[RECORDS SHOWN]
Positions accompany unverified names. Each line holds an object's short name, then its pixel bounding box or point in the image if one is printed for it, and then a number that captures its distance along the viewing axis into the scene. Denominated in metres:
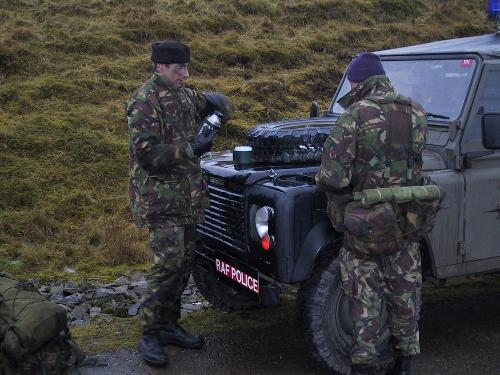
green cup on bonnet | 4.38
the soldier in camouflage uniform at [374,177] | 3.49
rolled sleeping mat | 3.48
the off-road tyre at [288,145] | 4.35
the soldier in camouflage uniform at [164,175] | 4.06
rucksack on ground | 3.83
[/RECORDS SHOWN]
[RECORDS SHOWN]
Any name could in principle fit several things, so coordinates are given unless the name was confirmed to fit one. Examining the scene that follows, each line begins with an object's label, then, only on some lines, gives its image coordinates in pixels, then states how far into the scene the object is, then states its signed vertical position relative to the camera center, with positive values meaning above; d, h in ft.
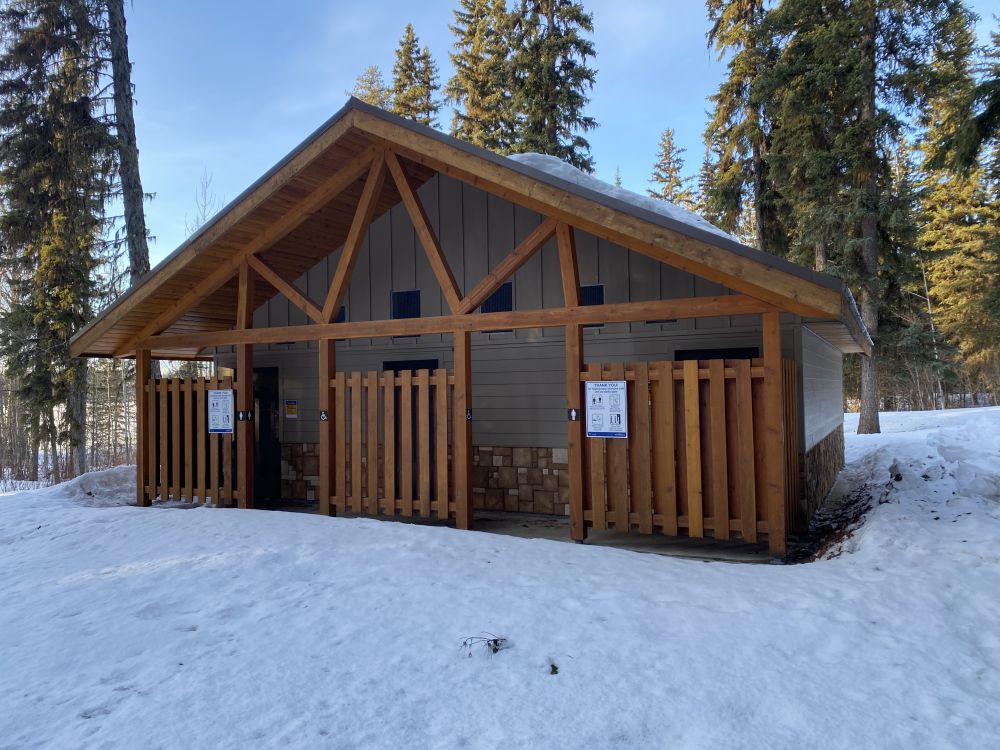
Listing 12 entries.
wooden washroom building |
[/RECORDS SHOWN]
# WHAT IS BEING ASKED
From the records above, transcribe exactly the run of lines that opens with the line holding "green cup on bonnet | 4.38" and closes with the line holding "rucksack on ground | 3.83", both included.

# RESPONSE TO THIS TASK
green cup on bonnet | 4.38
the soldier in camouflage uniform at [374,177] | 3.49
rolled sleeping mat | 3.48
the off-road tyre at [288,145] | 4.35
the soldier in camouflage uniform at [164,175] | 4.06
rucksack on ground | 3.83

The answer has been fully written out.